PROVIDED DATA
........

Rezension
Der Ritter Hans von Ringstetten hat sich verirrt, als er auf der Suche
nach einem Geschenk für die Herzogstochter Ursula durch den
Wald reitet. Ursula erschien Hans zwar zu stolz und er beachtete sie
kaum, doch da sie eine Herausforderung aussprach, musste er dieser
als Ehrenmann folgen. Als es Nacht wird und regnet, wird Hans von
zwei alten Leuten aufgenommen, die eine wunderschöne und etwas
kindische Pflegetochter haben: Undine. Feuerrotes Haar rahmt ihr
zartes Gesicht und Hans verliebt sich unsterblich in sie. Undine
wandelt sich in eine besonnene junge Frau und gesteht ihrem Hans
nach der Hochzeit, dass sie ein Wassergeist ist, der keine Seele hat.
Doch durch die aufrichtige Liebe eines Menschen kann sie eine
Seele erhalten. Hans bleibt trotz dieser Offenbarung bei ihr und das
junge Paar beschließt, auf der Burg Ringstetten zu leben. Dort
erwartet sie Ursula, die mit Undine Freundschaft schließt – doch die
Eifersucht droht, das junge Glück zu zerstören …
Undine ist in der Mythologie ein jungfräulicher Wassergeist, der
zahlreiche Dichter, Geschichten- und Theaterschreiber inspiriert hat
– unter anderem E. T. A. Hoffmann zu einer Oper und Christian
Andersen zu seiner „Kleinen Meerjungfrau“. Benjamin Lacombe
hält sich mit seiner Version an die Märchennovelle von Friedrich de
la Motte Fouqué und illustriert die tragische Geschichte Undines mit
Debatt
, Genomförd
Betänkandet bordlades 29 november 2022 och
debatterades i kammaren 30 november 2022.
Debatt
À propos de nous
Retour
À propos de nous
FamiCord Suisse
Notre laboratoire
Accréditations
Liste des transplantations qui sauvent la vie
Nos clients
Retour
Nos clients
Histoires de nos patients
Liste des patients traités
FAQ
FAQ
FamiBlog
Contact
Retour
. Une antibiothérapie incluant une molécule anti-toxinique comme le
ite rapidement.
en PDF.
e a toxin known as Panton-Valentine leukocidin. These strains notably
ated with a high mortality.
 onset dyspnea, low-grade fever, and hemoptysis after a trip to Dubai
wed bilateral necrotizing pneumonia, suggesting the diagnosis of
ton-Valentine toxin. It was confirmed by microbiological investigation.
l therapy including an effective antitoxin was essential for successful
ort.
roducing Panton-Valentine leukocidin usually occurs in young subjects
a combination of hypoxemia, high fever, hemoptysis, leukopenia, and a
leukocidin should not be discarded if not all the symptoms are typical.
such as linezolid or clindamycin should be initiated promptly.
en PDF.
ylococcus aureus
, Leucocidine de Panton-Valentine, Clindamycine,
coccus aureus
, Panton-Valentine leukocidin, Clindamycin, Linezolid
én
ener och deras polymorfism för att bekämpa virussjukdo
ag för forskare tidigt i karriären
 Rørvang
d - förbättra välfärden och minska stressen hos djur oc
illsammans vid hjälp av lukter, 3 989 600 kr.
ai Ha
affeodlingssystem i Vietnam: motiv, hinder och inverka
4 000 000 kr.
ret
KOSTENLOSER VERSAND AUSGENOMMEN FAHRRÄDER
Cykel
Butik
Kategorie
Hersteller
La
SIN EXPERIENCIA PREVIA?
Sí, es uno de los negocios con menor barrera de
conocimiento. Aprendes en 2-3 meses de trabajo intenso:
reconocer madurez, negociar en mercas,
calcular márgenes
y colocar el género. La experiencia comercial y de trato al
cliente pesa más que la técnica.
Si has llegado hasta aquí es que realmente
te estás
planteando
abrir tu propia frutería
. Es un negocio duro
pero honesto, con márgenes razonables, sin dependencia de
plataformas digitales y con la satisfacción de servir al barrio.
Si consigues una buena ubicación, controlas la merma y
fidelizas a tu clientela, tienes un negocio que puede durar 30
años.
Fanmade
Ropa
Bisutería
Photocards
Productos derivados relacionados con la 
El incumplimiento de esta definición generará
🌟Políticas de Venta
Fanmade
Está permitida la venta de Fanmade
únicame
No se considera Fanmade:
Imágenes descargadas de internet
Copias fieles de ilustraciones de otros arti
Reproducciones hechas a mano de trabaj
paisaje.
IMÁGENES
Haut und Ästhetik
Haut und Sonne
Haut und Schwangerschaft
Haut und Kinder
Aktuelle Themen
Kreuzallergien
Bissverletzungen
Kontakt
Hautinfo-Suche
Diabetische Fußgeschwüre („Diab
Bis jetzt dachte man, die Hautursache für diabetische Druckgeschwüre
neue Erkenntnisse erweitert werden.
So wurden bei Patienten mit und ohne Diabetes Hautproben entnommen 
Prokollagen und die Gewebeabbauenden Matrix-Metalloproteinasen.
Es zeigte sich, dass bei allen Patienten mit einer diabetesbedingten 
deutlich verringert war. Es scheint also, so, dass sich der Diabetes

........

WORK ITEM
Would you quote everything above from the line containing "erwartet sie Ursula, die" down to the line containing "Liste des transplantations qui sauvent la vie"? Include both of those lines and nothing else.

ANSWER FOR THE TASK
erwartet sie Ursula, die mit Undine Freundschaft schließt – doch die
Eifersucht droht, das junge Glück zu zerstören …
Undine ist in der Mythologie ein jungfräulicher Wassergeist, der
zahlreiche Dichter, Geschichten- und Theaterschreiber inspiriert hat
– unter anderem E. T. A. Hoffmann zu einer Oper und Christian
Andersen zu seiner „Kleinen Meerjungfrau“. Benjamin Lacombe
hält sich mit seiner Version an die Märchennovelle von Friedrich de
la Motte Fouqué und illustriert die tragische Geschichte Undines mit
Debatt
, Genomförd
Betänkandet bordlades 29 november 2022 och
debatterades i kammaren 30 november 2022.
Debatt
À propos de nous
Retour
À propos de nous
FamiCord Suisse
Notre laboratoire
Accréditations
Liste des transplantations qui sauvent la vie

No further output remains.